> Exercise directions: Only lines holding the string "auch" are wanted; copy each one from the material.

> Records supplied:
[Start of section]

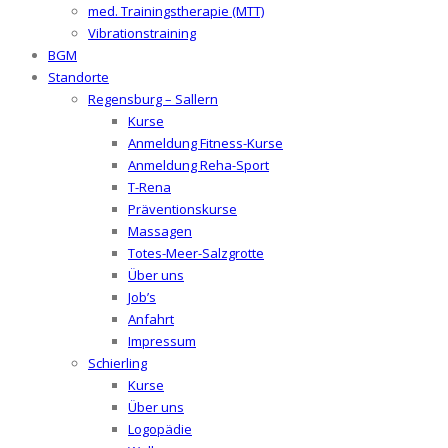
med. Trainingstherapie (MTT)
Vibrationstraining
BGM
Standorte
Regensburg – Sallern
Kurse
Anmeldung Fitness-Kurse
Anmeldung Reha-Sport
T-Rena
Präventionskurse
Massagen
Totes-Meer-Salzgrotte
Über uns
Job’s
Anfahrt
Impressum
Schierling
Kurse
Über uns
Logopädie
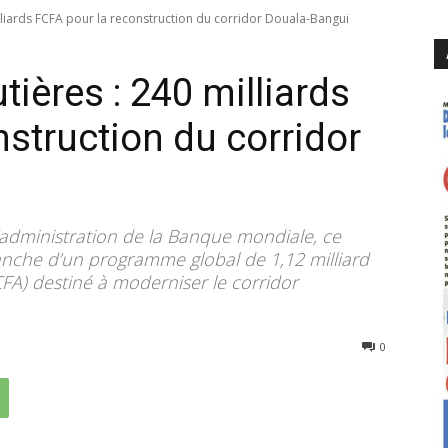
illiards FCFA pour la reconstruction du corridor Douala-Bangui
tières : 240 milliards
struction du corridor
d’administration de la Banque mondiale, ce
anche d’un programme global de 1,12 milliard
CFA) destiné à moderniser le corridor
84
0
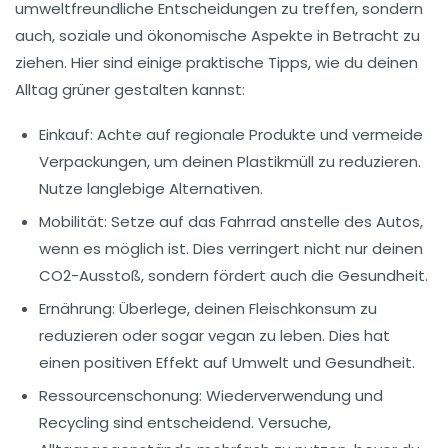
umweltfreundliche Entscheidungen zu treffen, sondern
auch, soziale und ökonomische Aspekte in Betracht zu
ziehen. Hier sind einige praktische Tipps, wie du deinen
Alltag
grüner
gestalten kannst:
Einkauf
: Achte auf regionale Produkte und vermeide
Verpackungen, um deinen
Plastikmüll
zu reduzieren.
Nutze langlebige Alternativen.
Mobilität
: Setze auf das
Fahrrad
anstelle des Autos,
wenn es möglich ist. Dies verringert nicht nur deinen
CO2-Ausstoß, sondern fördert auch die Gesundheit.
Ernährung
: Überlege, deinen
Fleischkonsum
zu
reduzieren oder sogar vegan zu leben. Dies hat
einen positiven Effekt auf Umwelt und Gesundheit.
Ressourcenschonung
:
Wiederverwendung
und
Recycling
sind entscheidend. Versuche,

[End of section]

> Answer box:
auch, soziale und ökonomische Aspekte in Betracht zu
CO2-Ausstoß, sondern fördert auch die Gesundheit.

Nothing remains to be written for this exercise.